***** Dataset records *****

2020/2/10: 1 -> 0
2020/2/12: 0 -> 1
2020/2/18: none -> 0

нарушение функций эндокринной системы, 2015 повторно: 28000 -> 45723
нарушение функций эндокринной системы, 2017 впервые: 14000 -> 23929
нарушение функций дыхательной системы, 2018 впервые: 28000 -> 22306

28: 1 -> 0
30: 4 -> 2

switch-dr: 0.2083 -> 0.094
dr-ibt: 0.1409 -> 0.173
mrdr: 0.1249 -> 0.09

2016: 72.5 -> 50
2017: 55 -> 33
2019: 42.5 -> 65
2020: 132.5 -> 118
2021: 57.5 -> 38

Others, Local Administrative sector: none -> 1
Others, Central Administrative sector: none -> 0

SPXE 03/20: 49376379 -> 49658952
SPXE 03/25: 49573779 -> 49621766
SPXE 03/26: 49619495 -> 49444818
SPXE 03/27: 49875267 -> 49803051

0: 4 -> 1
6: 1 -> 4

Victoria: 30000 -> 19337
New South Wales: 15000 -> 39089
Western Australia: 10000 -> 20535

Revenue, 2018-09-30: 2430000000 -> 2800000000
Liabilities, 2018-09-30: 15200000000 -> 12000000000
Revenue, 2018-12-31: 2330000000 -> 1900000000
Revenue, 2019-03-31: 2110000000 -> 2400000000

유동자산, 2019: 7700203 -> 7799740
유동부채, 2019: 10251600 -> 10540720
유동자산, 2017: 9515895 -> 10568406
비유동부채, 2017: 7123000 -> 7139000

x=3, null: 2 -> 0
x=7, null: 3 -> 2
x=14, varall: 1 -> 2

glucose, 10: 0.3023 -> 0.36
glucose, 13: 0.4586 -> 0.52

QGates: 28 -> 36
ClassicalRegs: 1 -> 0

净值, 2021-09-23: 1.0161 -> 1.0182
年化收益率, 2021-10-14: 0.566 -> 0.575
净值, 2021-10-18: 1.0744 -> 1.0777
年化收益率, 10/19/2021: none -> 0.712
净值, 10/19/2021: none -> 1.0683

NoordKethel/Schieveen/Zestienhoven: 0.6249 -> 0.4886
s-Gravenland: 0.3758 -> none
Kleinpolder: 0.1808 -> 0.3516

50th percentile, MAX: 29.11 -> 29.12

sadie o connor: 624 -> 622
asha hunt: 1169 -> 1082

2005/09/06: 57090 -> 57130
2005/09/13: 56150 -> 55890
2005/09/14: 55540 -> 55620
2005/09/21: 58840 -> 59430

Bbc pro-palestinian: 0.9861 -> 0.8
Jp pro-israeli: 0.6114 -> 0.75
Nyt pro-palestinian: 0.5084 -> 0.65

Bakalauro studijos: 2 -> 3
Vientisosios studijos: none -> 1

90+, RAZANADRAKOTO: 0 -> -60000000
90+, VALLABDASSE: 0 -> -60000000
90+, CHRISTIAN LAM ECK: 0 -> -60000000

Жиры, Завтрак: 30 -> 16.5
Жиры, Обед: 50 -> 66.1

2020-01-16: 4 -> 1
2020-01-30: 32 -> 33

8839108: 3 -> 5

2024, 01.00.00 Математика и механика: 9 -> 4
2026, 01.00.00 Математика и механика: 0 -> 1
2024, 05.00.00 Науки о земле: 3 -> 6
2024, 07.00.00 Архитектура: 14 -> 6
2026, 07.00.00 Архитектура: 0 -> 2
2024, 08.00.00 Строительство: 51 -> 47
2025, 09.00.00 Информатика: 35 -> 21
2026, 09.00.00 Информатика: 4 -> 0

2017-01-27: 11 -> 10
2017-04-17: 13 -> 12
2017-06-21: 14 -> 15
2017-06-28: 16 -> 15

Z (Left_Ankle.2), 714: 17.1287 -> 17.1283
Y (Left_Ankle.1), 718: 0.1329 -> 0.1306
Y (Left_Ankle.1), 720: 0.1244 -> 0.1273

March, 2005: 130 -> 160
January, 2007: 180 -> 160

*****

*Exercise details*. An exact copy of the data is needed.

*Result below*.
2020/2/10: 1 -> 0
2020/2/12: 0 -> 1
2020/2/18: none -> 0

нарушение функций эндокринной системы, 2015 повторно: 28000 -> 45723
нарушение функций эндокринной системы, 2017 впервые: 14000 -> 23929
нарушение функций дыхательной системы, 2018 впервые: 28000 -> 22306

28: 1 -> 0
30: 4 -> 2

switch-dr: 0.2083 -> 0.094
dr-ibt: 0.1409 -> 0.173
mrdr: 0.1249 -> 0.09

2016: 72.5 -> 50
2017: 55 -> 33
2019: 42.5 -> 65
2020: 132.5 -> 118
2021: 57.5 -> 38

Others, Local Administrative sector: none -> 1
Others, Central Administrative sector: none -> 0

SPXE 03/20: 49376379 -> 49658952
SPXE 03/25: 49573779 -> 49621766
SPXE 03/26: 49619495 -> 49444818
SPXE 03/27: 49875267 -> 49803051

0: 4 -> 1
6: 1 -> 4

Victoria: 30000 -> 19337
New South Wales: 15000 -> 39089
Western Australia: 10000 -> 20535

Revenue, 2018-09-30: 2430000000 -> 2800000000
Liabilities, 2018-09-30: 15200000000 -> 12000000000
Revenue, 2018-12-31: 2330000000 -> 1900000000
Revenue, 2019-03-31: 2110000000 -> 2400000000

유동자산, 2019: 7700203 -> 7799740
유동부채, 2019: 10251600 -> 10540720
유동자산, 2017: 9515895 -> 10568406
비유동부채, 2017: 7123000 -> 7139000

x=3, null: 2 -> 0
x=7, null: 3 -> 2
x=14, varall: 1 -> 2

glucose, 10: 0.3023 -> 0.36
glucose, 13: 0.4586 -> 0.52

QGates: 28 -> 36
ClassicalRegs: 1 -> 0

净值, 2021-09-23: 1.0161 -> 1.0182
年化收益率, 2021-10-14: 0.566 -> 0.575
净值, 2021-10-18: 1.0744 -> 1.0777
年化收益率, 10/19/2021: none -> 0.712
净值, 10/19/2021: none -> 1.0683

NoordKethel/Schieveen/Zestienhoven: 0.6249 -> 0.4886
s-Gravenland: 0.3758 -> none
Kleinpolder: 0.1808 -> 0.3516

50th percentile, MAX: 29.11 -> 29.12

sadie o connor: 624 -> 622
asha hunt: 1169 -> 1082

2005/09/06: 57090 -> 57130
2005/09/13: 56150 -> 55890
2005/09/14: 55540 -> 55620
2005/09/21: 58840 -> 59430

Bbc pro-palestinian: 0.9861 -> 0.8
Jp pro-israeli: 0.6114 -> 0.75
Nyt pro-palestinian: 0.5084 -> 0.65

Bakalauro studijos: 2 -> 3
Vientisosios studijos: none -> 1

90+, RAZANADRAKOTO: 0 -> -60000000
90+, VALLABDASSE: 0 -> -60000000
90+, CHRISTIAN LAM ECK: 0 -> -60000000

Жиры, Завтрак: 30 -> 16.5
Жиры, Обед: 50 -> 66.1

2020-01-16: 4 -> 1
2020-01-30: 32 -> 33

8839108: 3 -> 5

2024, 01.00.00 Математика и механика: 9 -> 4
2026, 01.00.00 Математика и механика: 0 -> 1
2024, 05.00.00 Науки о земле: 3 -> 6
2024, 07.00.00 Архитектура: 14 -> 6
2026, 07.00.00 Архитектура: 0 -> 2
2024, 08.00.00 Строительство: 51 -> 47
2025, 09.00.00 Информатика: 35 -> 21
2026, 09.00.00 Информатика: 4 -> 0

2017-01-27: 11 -> 10
2017-04-17: 13 -> 12
2017-06-21: 14 -> 15
2017-06-28: 16 -> 15

Z (Left_Ankle.2), 714: 17.1287 -> 17.1283
Y (Left_Ankle.1), 718: 0.1329 -> 0.1306
Y (Left_Ankle.1), 720: 0.1244 -> 0.1273

March, 2005: 130 -> 160
January, 2007: 180 -> 160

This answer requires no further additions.